I was computing some rather large covariance matrices and noticed that that implementation in Statistics is not multithreaded. TLDR, I want the following to be as fast as possible (ideally, for even larger matrices):

julia> a = rand(20000,1500);
@time vcov(a);
8.743414 seconds (1.51 k allocations: 17.235 MiB)

I went down the rabbit hole for some other packages that implement this, but it seems to me that neither of them are making use of threads. The only package I found that tried this was VectorizedStatistics.jl, but I found this to be slower in practice than the implementation from Base.

I feel like it can’t be so difficult to make this multithreaded, but I cannot imagine no one has done this before, unless there are good reasons that I am missing.
I read somewhere here on discourse that one typically does not want to actually use cov for large matrices, but rather use other estimators (i.e. from CovarianceEstimators.jl) that implement shrinking. However as far as I can tell they all seem to not be multithreaded either.

Ultimately, I would like to use a Cholesky factorization to solve a linear system. Is this problem so ill-conditioned for large matrices that it is pointless to even try to make it more efficient? So far it was good sufficient to add some small diagonal shift to the covariance matrix.

Perhaps you can comment on the application you have in mind. In some geospatial applications we avoid building the covariance of all locations at once, because that doesn’t fit into memory, or is too slow.
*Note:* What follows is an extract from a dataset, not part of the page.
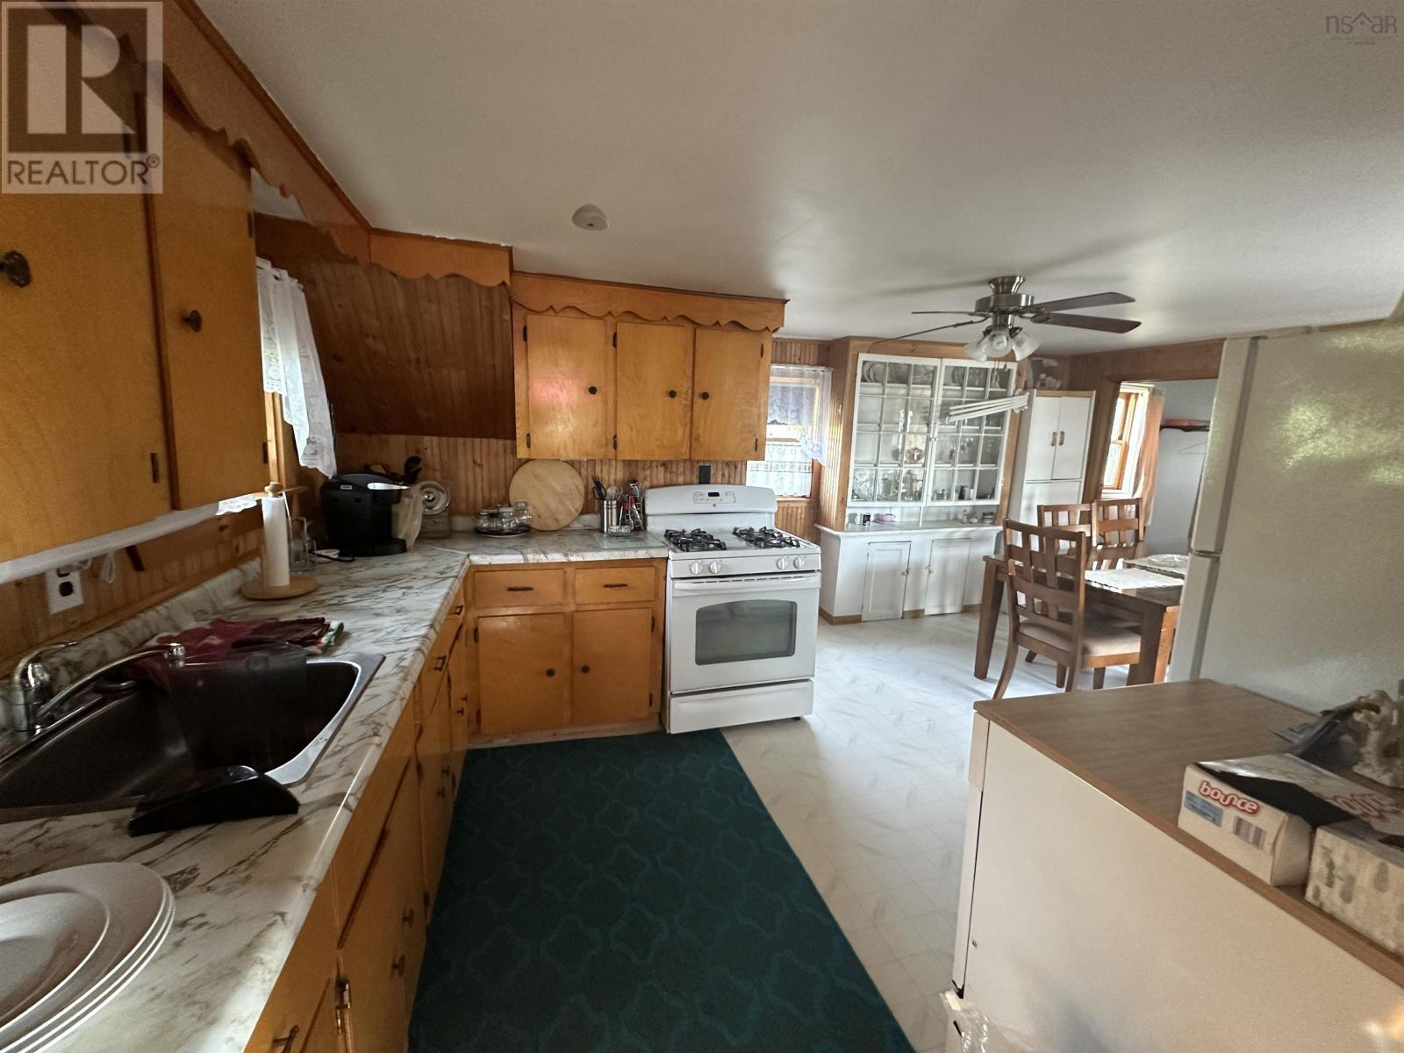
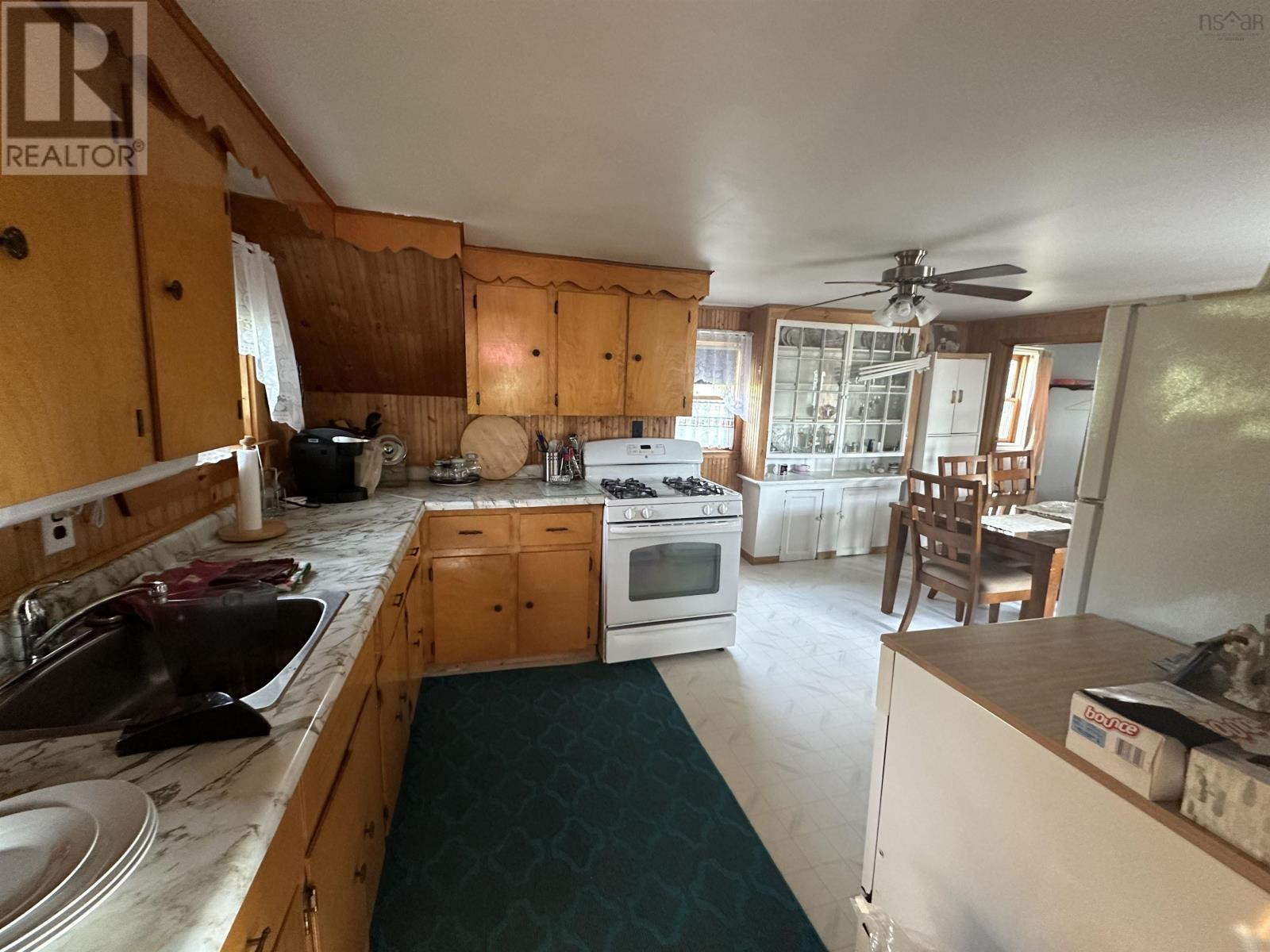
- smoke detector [572,202,610,231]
It is somewhat similar to stochastic gradient descend. One tries to optimize a bunch of variational parameters using the quantum geometric tensor, which is essentially a covariance matrix S = <X_k X_l> - <X_k> <X_l> where X is a vector that is estimated using a Markov Chain.

The parameters are optimized by solving a linear system S δα = F
To optimize many parameters, one should have many measurements of X_k so that the covariance matrix is well approximated. However, actually computing the covariance matrix is rather slow.

As you say, I can imagine that practice, this is done very differently. I am absolutely no expert on this to be honest. Perhaps one uses a lazy representation of the covariance matrix instead?
I hope this clarifies things

The cov implementation in Statisticsis multithreaded, because the slowest part of the cov computation is a matrix multiplication, which uses BLAS … and BLAS is multithreaded (as well as SIMD-vectorized).

In particular, if you have an m \times n matrix A, then to compute the covarance matrix you first subtract the column mean to obtain X, which has \Theta(mn) cost; then compute X^* X, which has \Theta(mn^2) cost; then do some normalization, which has \Theta(n^2) cost. So, in cases like yours where m and n are large, the X^* X computation should completely dominate.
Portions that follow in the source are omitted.